Alla luce della riforma prevista dal governo Meloni, queste cifre segnalano possibili grossi risparmi per lo stato. Infatti, il reddito di cittadinanza sarà rimpiazzato da due nuovi sussidi, previsti per coloro che hanno disabilità o figli minorenni a carico o abbiano almeno 60 anni di età da un lato e tutti gli altri dall’altro. Per questi ultimi l’aiuto dello stato sarà limitato nel tempo, nell’importo e condizionato alla frequenza di un corso di formazione professionale.

Risparmiati già 400 milioni

Tornando ai numeri di quest’anno, troviamo che da gennaio ad aprile lo stato ha speso meno di 2,4 miliardi di euro per il reddito di cittadinanza. Rispetto allo stesso periodo del 2022, i risparmi sfiorano i 400 milioni. A questo ritmo, nell’intero 2023 supererebbero il miliardo, al netto della riforma che scatterà dal prossimo mese di settembre. In altre parole, il solo fatto che il governo abbia paventato una stretta sull’erogazione del sussidio, avrebbe dissuaso numerose famiglie dal fare richiesta. Nei primi due mesi dell’anno, ad esempio, le domande sono crollate dei due terzi.

Chiamiamolo “effetto Meloni”, vale a dire la conseguenza di un cambio di paradigma nella politica assistenziale. Tra coloro che avranno rinunciato a presentare domanda ci sono possibilmente alcuni “furbetti”, vale a dire quanti sanno di non avere ufficialmente diritto al reddito di cittadinanza già con le attuali regole.

Trattasi di lavoratori in nero e/o evasori fiscali. Ma è probabile che in tanti avranno rinunciato, scoraggiati dalla prospettiva di vedersi revocato il sussidio tra pochi mesi, quando le nuove regole saranno più stringenti per i cosiddetti “non occupabili”. Infine, molti sono stati dissuasi dal Caf, in attesa di avere pronta la nuova legislazione in materia.
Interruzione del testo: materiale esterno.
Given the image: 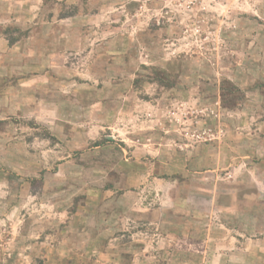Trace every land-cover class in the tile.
Returning <instances> with one entry per match:
<instances>
[{
  "label": "rangeland",
  "instance_id": "1",
  "mask_svg": "<svg viewBox=\"0 0 264 264\" xmlns=\"http://www.w3.org/2000/svg\"><path fill=\"white\" fill-rule=\"evenodd\" d=\"M0 264H264V0H0Z\"/></svg>",
  "mask_w": 264,
  "mask_h": 264
}]
</instances>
Reddito di cittadinanza, riforma legata al lavoro

Dunque, anche nel prossimo futuro a presentare domanda saranno con ogni probabilità i nuclei familiari più realmente bisognosi. L’annuncio della stretta è servito già a sfoltire la platea dei beneficiari da chi sa di poter andare a lavorare. Il reddito di cittadinanza, che in sé non è una misura né buona e né cattiva, è stato negli anni presentato come l’albero della cuccagna. L’impatto sul mercato del lavoro è stato negativo. Ci sono centinaia di migliaia di posizioni scoperte, specie in estate nei settori legati al turismo e all’intrattenimento. In questo dato c’è tutta la criticità delle scarse retribuzioni orarie, senza dubbio. Ma non sembra un caso che la minore propensione ad accettare lavori sia coincisa con l’introduzione del sussidio nel 2019.

Ridurre il numero dei beneficiari da solo non accrescerebbe i posti di lavoro, né risolverebbe il problema dei bassi stipendi. Per questo il governo sta puntando allo stesso tempo a rendere più appetibile il lavoro. Il taglio del cuneo fiscale e l’ulteriore sforbiciata alle aliquote IRPEF vanno in questa direzione. Sono stati anche allentati i paletti per i contratti a tempo determinato superiori ai 12 mesi. L’Italia ha un enorme problema di bassa occupazione, pur salita al 60,9%, record storico per il nostro Paese. Ma le percentuali restano lontanissime dalla media europea del 70% e al Sud crollano intorno al 45%.

E’ qui che si concentrano i due terzi dei percettori del reddito di cittadinanza. A conferma che lavoro e assistenzialismo corrono su due binari paralleli.